Pakistan may have won the first Test against West the Indies in Lahore inside four days but their captain Inzamam-ul-Haq is asking for six-day Tests in the country during the winter season.
Shorter days and fog makes it next to impossible for mandated 90 overs to complete in a day’s play in major Pakistani Test venues like Lahore, Rawalpindi and Faisalabad and Inzamam believes that to make Tests more result-oriented the International Cricket Council (ICC) should add another day to five-day matches.
“It is frustrating to see so much playing time is lost due to bad light in Test matches here,” Inzamam said. “It is difficult to attract crowds in these conditions when getting a result of a match can be very tough,” said the experienced batsman.
Almost sixty overs were lost during the Lahore Test against the West Indies that ended earlier this week in spite of efforts made by the officials to allow maximum possible daylight hours to the competing teams. The start of play was brought forward but even then just 70 odd overs were bowled in each of the four days because of murky conditions.
“Six-day Tests should be played in cities where the sun sets early and fog also creates problem,” said Inzamam who would lead Pakistan in the second Test in hometown Multan from November 19.
Situated in southern Punjab, expectations are that Multan would not be as bad as Lahore as far as weather conditions are concerned. Things would get even better for the teams when they travel to Karachi for the final Test starting from November 27 as the port city has longer daylight hours during the winter season than any other Test venue in Pakistan.

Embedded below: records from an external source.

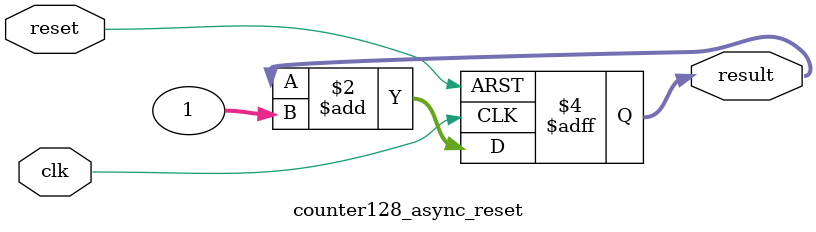
<source format=v>


module counter128_async_reset (
	clk,
	reset,
	result
);

	input clk;
	input reset;
	output [127:0] result;

	reg [127:0] result;
  
    initial begin
      result <= 0;
    end

	always @(posedge clk or posedge reset)
	begin
		if (reset) 
			result = 0;		
		else 
			result = result + 1;
	end
endmodule		

</source>
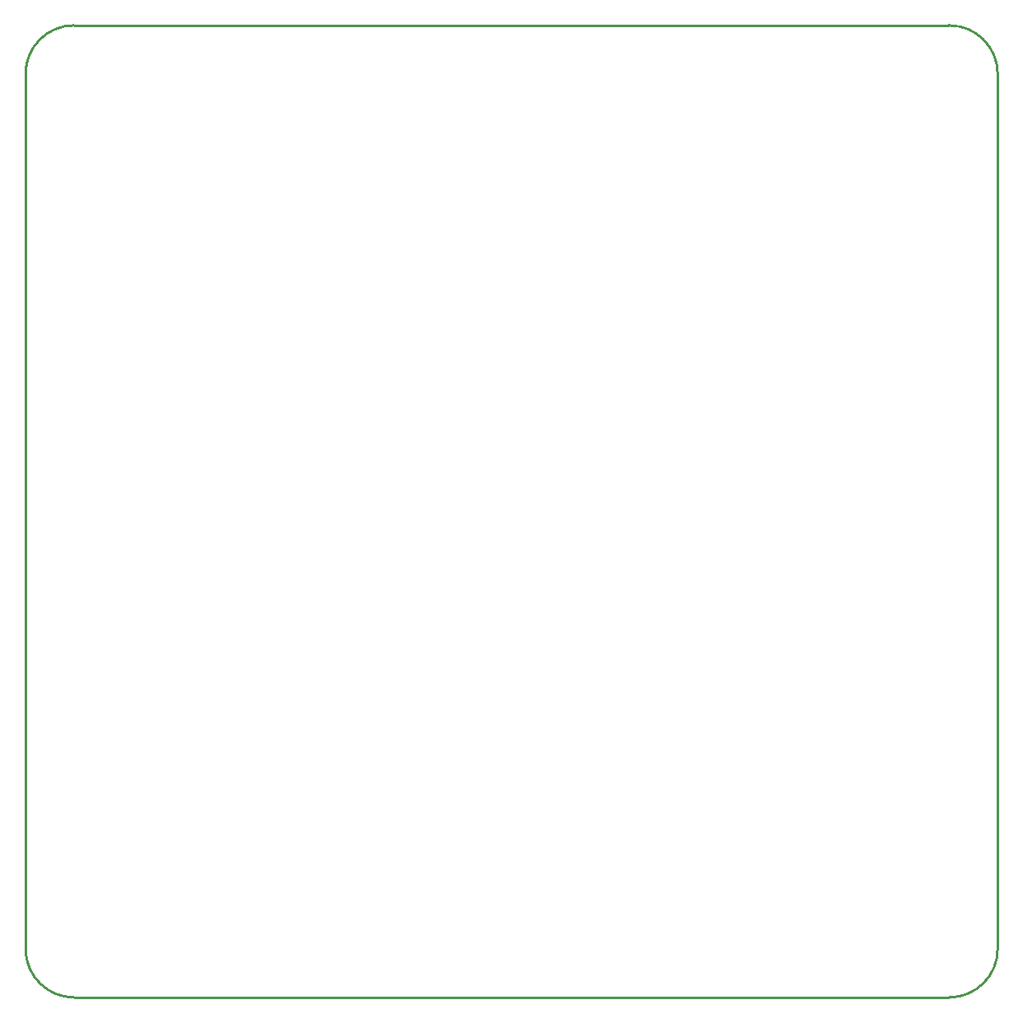
<source format=gko>
G04*
G04 #@! TF.GenerationSoftware,Altium Limited,Altium Designer,19.0.4 (130)*
G04*
G04 Layer_Color=16711935*
%FSLAX24Y24*%
%MOIN*%
G70*
G01*
G75*
%ADD10C,0.0100*%
D10*
Y1950D02*
G03*
X1970Y-0I1960J10D01*
G01*
X37420Y0D02*
G03*
X39370Y1970I-10J1960D01*
G01*
Y37420D02*
G03*
X37400Y39370I-1960J-10D01*
G01*
X1950D02*
G03*
X0Y37400I10J-1960D01*
G01*
Y1969D02*
Y37402D01*
X1969Y39370D02*
X37402D01*
X1969Y0D02*
X37402D01*
X39370Y1969D02*
Y37402D01*
M02*

</source>
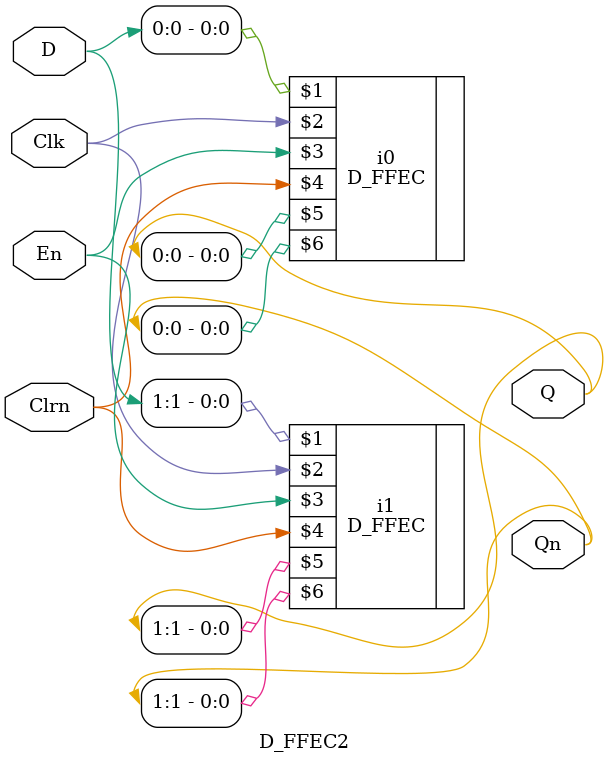
<source format=v>
`timescale 1ns / 1ps
module D_FFEC2(D,Clk,En,Clrn,Q,Qn
    );
	 input[1:0] D;
	 input Clk,En,Clrn;
	 output[1:0] Q,Qn;
	 D_FFEC i0(D[0],Clk,En,Clrn,Q[0],Qn[0]);
	 D_FFEC i1(D[1],Clk,En,Clrn,Q[1],Qn[1]);




endmodule

</source>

The idea of having six-day Tests in Pakistan is not a new one as former Pakistan Cricket Board (PCB) chairman Shaharyar Khan made a similar call last year following back-to-back home series against England and India when the mandated 90 overs were impossible for 20 successive days.
At that time Shaharyar had said that the PCB would ask the ICC to allow six-day Tests in Pakistan but such a demand was never made in black and white.
The PCB, in the meantime, also experimented by introducing orange balls, said to have better visibility, during domestic matches. The results, however, were inconclusive.
The Board had also announced plans to uplift existing Test venues in the southern parts of the country so that more matches could be played there during the winter season. Initial steps were taken to improve facilities in Hyderabad but nothing concrete was achieved. Similarly, the Board also revealed long-term plans to build a top class stadium in the port city of Gwadar to make it an alternate Test venue but the project remains a pipe dream.